Он посмотрел на Амелию.
— У вас найдется полчаса?
Она сделала широкий жест.
— Как видите, у меня нашелся целый день.
Томас несколько смутился.
— Ах да. — Он кашлянул. — Жаль, что так вышло. Надеюсь, вам не пришлось отложить важные дела.
— Только посещение модистки и сапожника. — Амелия состроила удрученную гримаску, но было видно, что она шутит. — Боюсь, я останусь разутой и раздетой в эту зиму.
Он поднял палец.
— Одну минуту. — Потянувшись к противоположной стенке кареты, он пару раз стукнул по ней кулаком. Карета тут же остановилась. В обычной ситуации Томас выпрыгнул бы наружу и дал указания кучеру, но, учитывая обстоятельства, его можно было простить за попытку свести свои движения к минимуму. Последнее, что им веем нужно, это чтобы его вывернуло наизнанку прямо в карете.
Получив новые указания, кучер развернул карету и двинулся в обратном направлении, а Томас снова откинулся на сиденье, чувствуя себя гораздо бодрее от одной только мысли об ожидавшей его микстуре. Если Гарри и удивится, что он напился, то никогда не спросит. Во всяком случае, не сегодня утром.

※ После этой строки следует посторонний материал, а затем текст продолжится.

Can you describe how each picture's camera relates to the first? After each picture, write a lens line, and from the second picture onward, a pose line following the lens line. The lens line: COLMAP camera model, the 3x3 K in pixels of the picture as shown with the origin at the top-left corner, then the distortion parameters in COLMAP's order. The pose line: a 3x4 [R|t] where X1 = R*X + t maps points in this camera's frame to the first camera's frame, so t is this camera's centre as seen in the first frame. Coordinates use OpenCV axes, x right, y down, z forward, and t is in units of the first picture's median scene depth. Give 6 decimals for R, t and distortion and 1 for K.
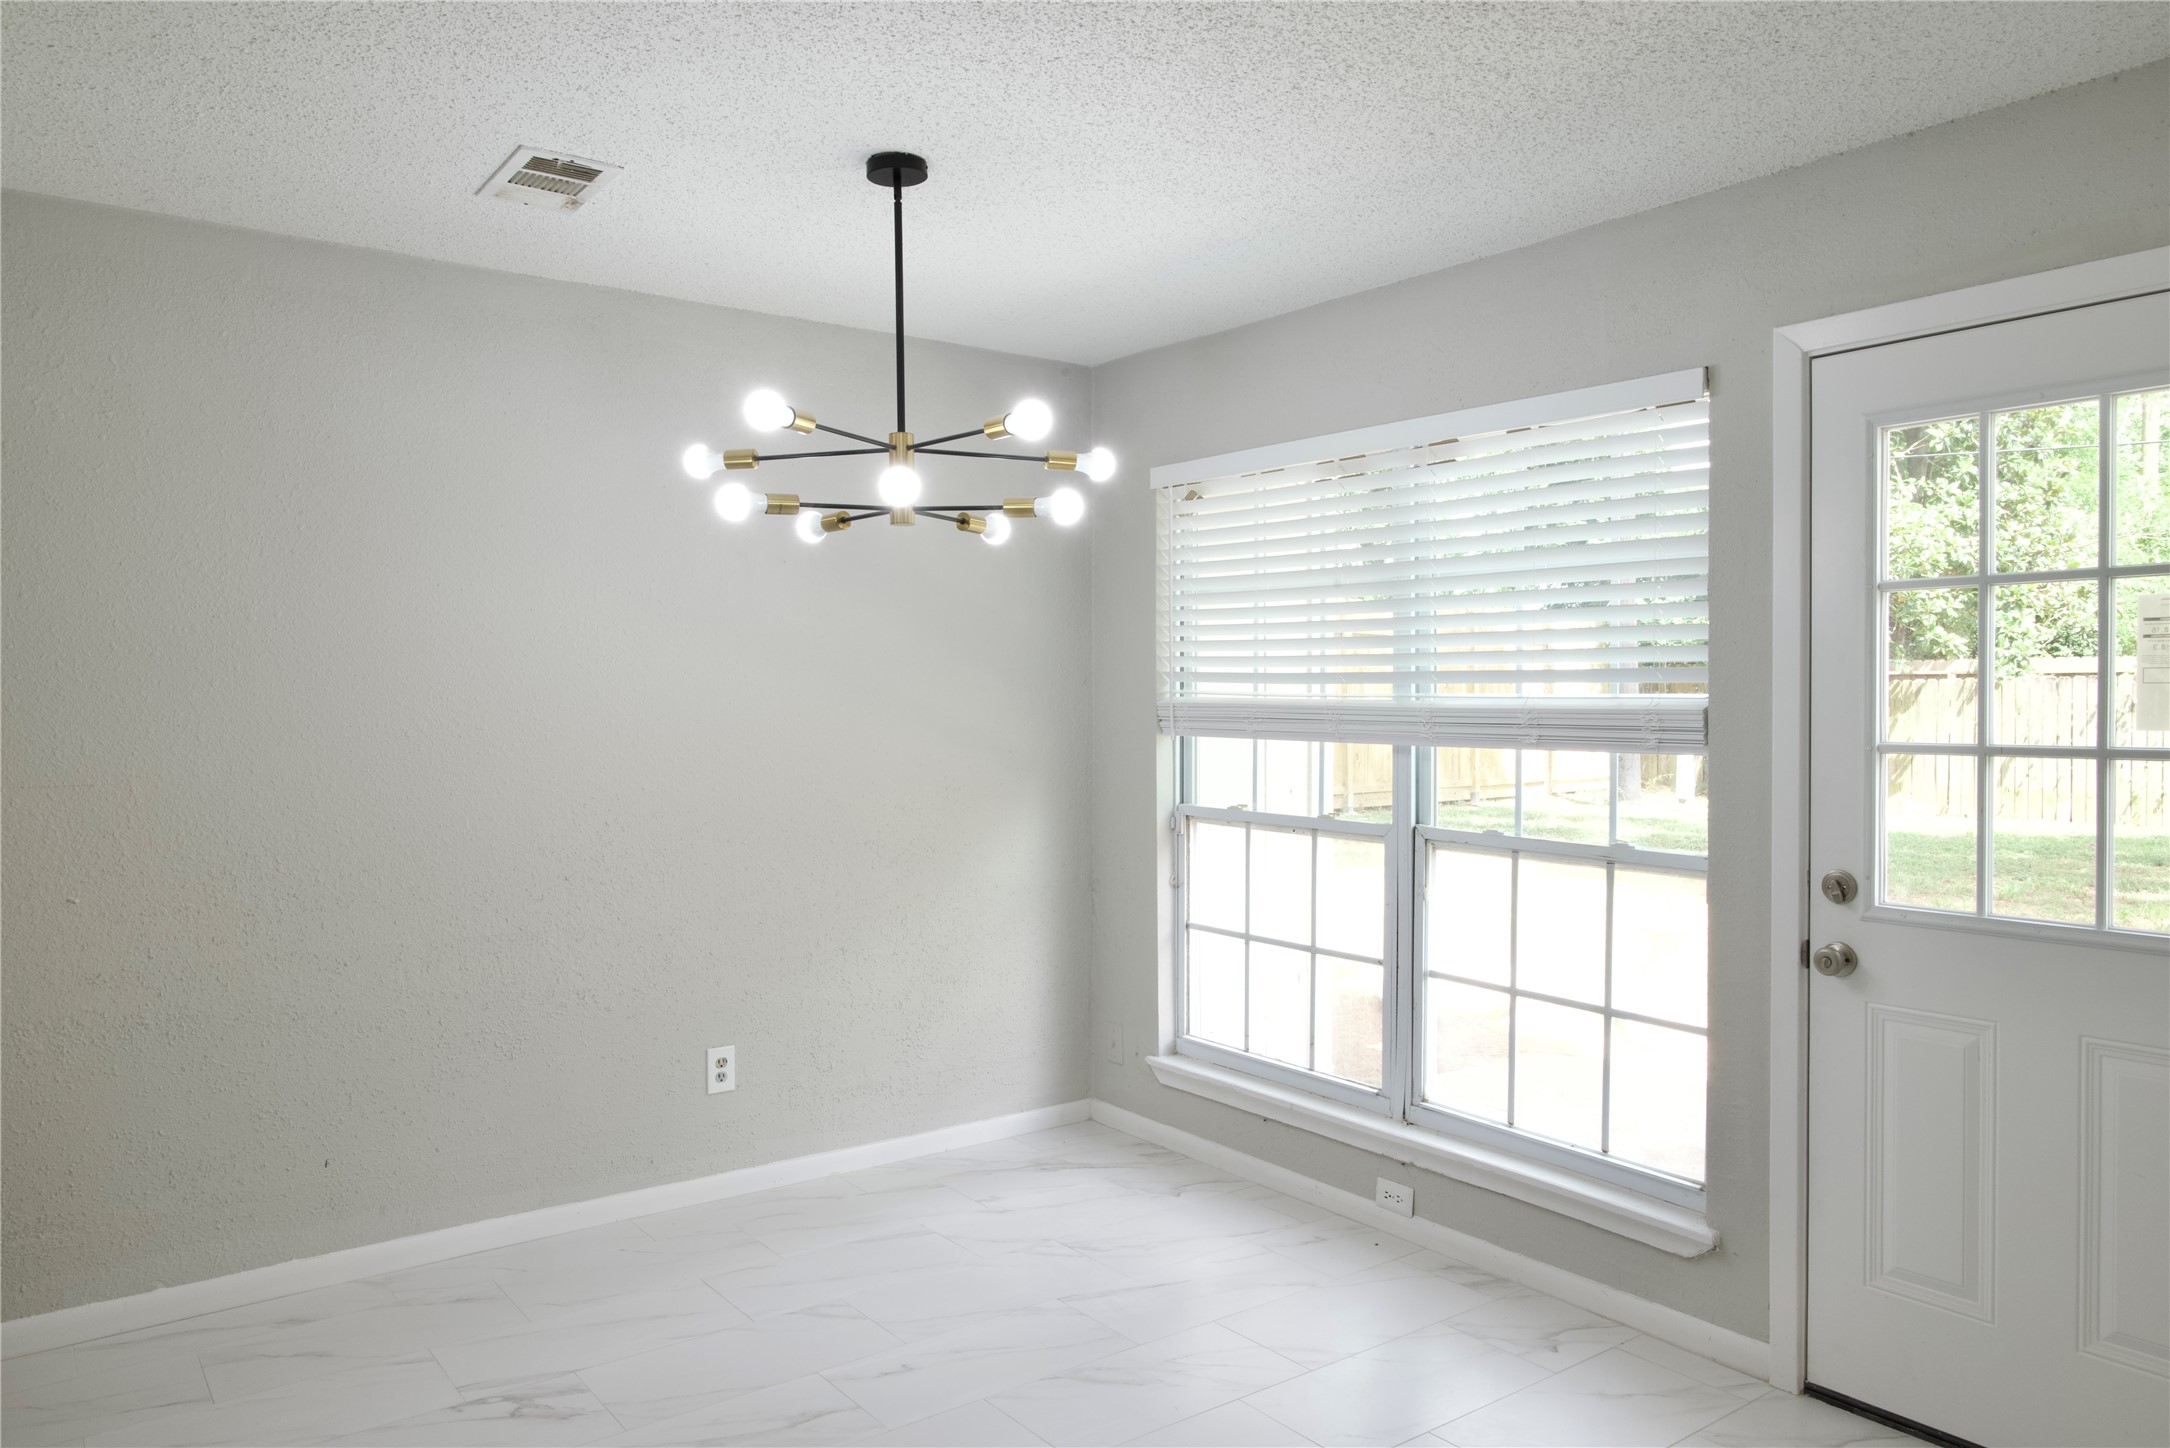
lens RADIAL K [[1469.9, 0, 1085.0], [0, 1469.9, 724.0], [0, 0, 1]] dist [-0.001588, 0.000791]
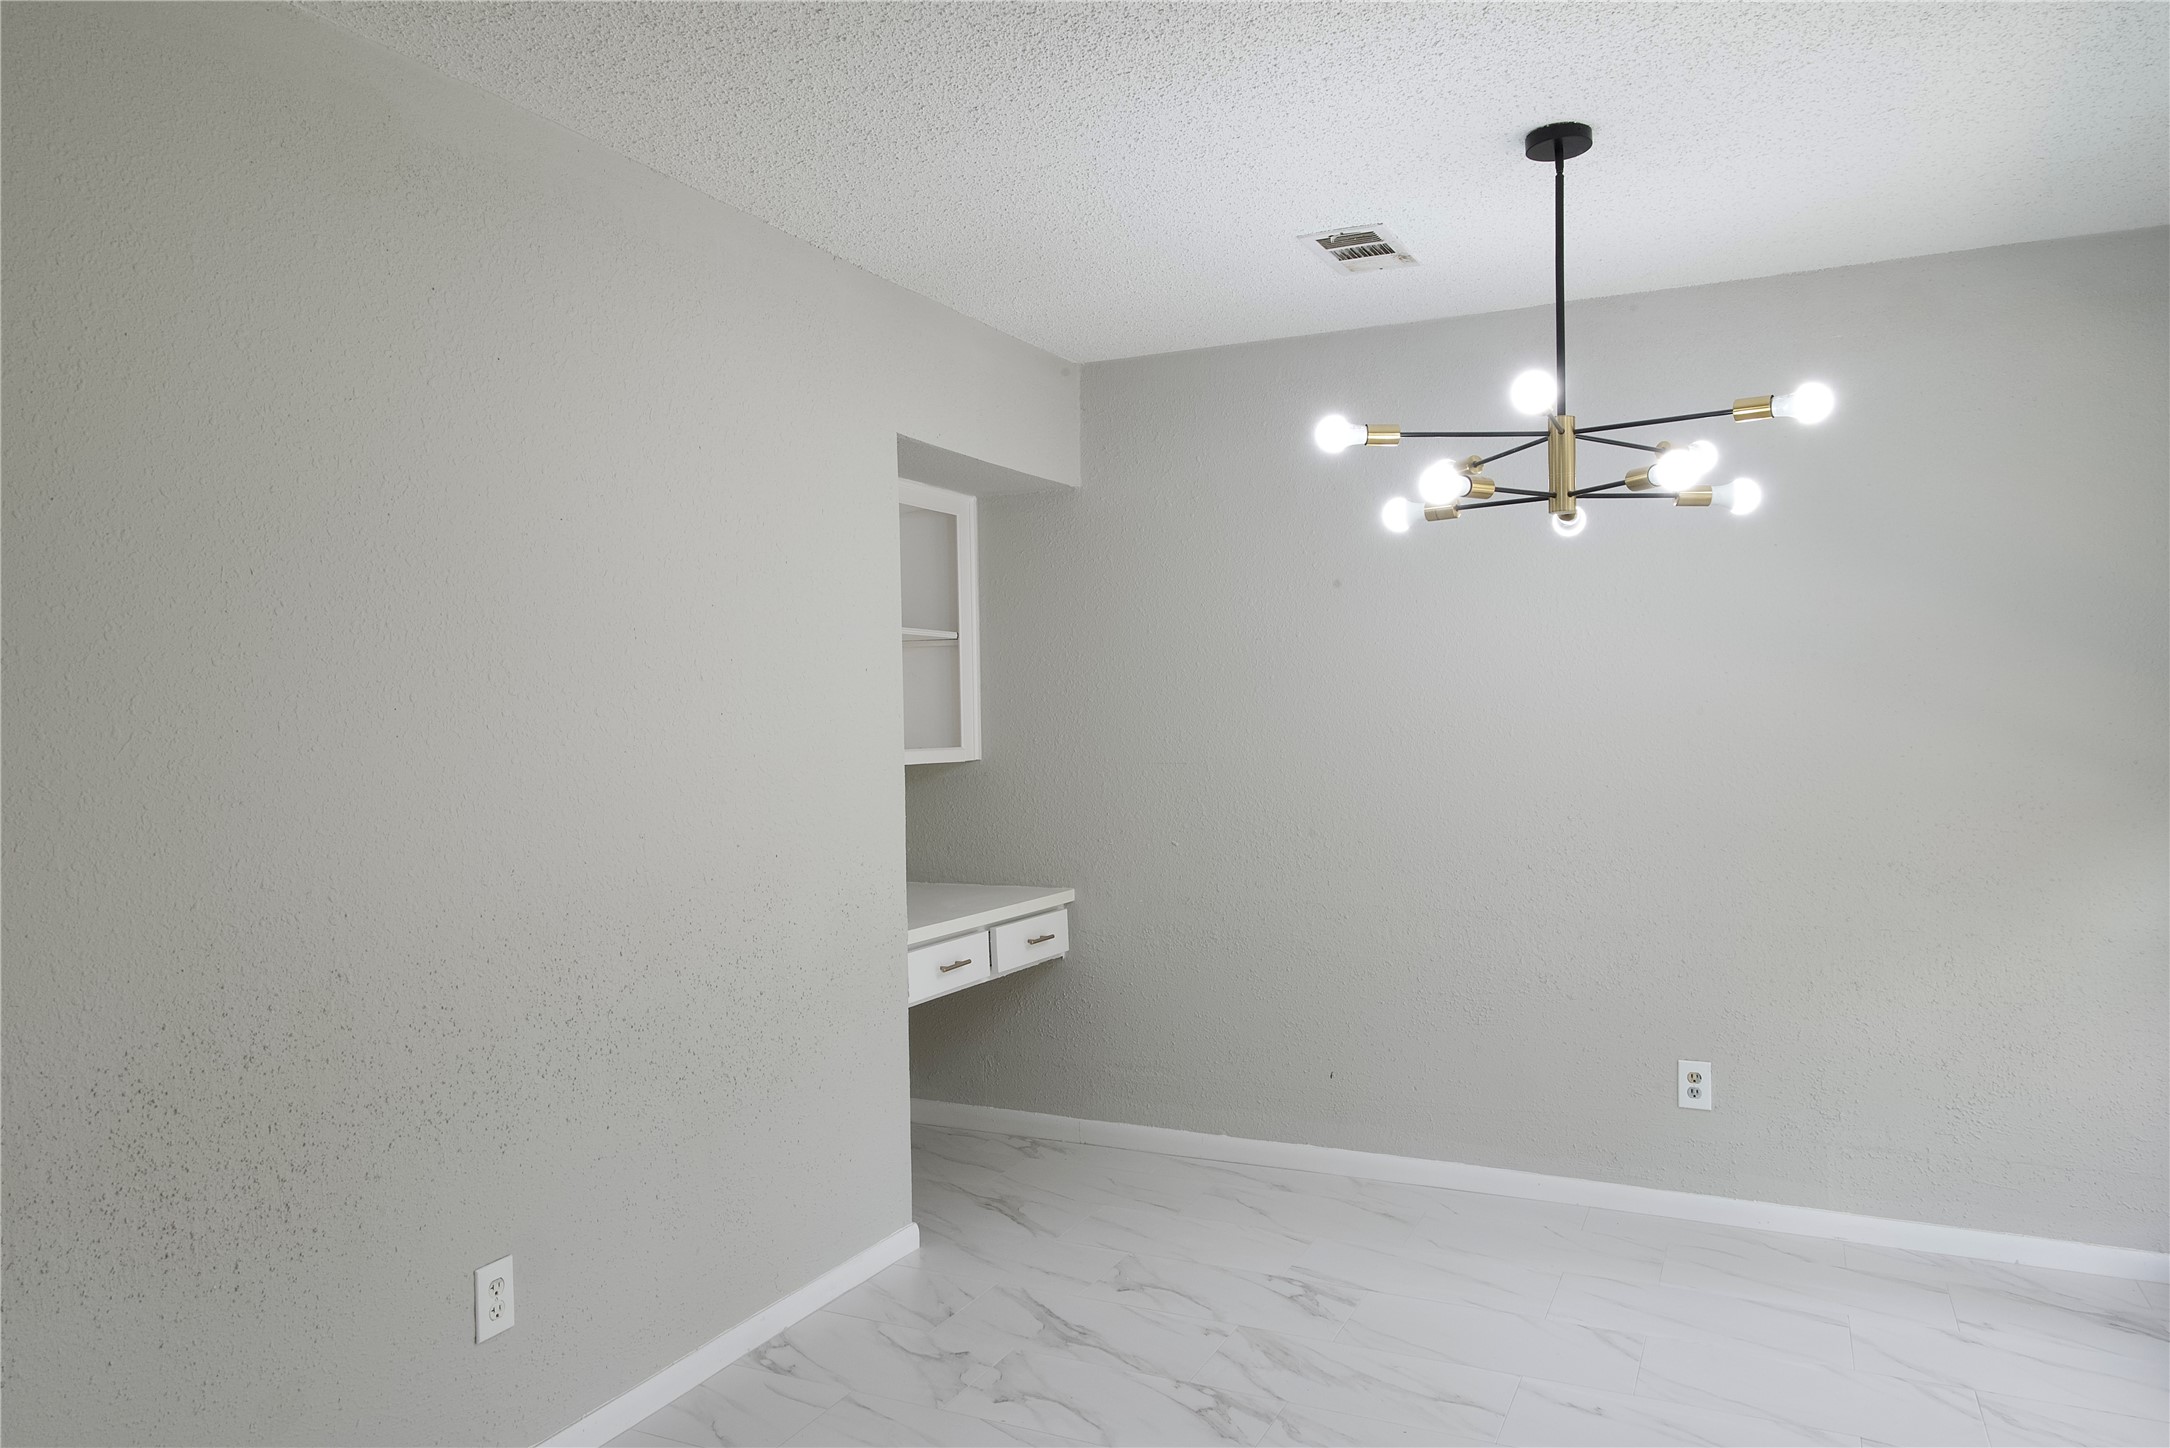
lens RADIAL K [[1462.0, 0, 1082.7], [0, 1462.0, 715.9], [0, 0, 1]] dist [-0.005138, -0.000069]
pose [[0.457434, -0.000015, -0.889244, 0.490489], [-0.006739, 0.999971, -0.003483, 0.001590], [0.889218, 0.007586, 0.457421, 0.249649]]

— Куда мы едем? — поинтересовалась Амелия.
— В «Счастливый заяц». Это немного не по пути, но в разумных пределах.
— Это, кажется, гостиница?
— Меня там вылечат.
— В «Счастливом зайце»? — уточнила она с явным сомнением.
— Доверьтесь мне.
— Сказал мужчина, от которого разит джином. — Она покачала головой.
Томас выгнул бровь с поистине королевским высокомерием Уиндемов.
— Я не пью джин. — Боже правый, он слишком хорошо воспитан для этого.
У нее был такой вид, словно она готова улыбнуться.
— Ах, извините. И что вы пили в таком случае?
Томас был вполне уверен, что это не тот разговор, который следует вести с невестой, но в данной ситуации не было ничего, что мужчине полагалось делать, наблюдать и обсуждать с невестой.
— Эль, вы когда-нибудь пробовали его?
— Конечно, нет.
Он цокнул языком.
— Какое праведное негодование.
— При чем тут негодование? — возмутилась Амелия. — Это всего лишь факт. Кто, по-вашему, мог угостить меня элем?
В ее словах определенно присутствовала логика.
— Пожалуй, некому, — великодушно согласился он. — Но это был не джин.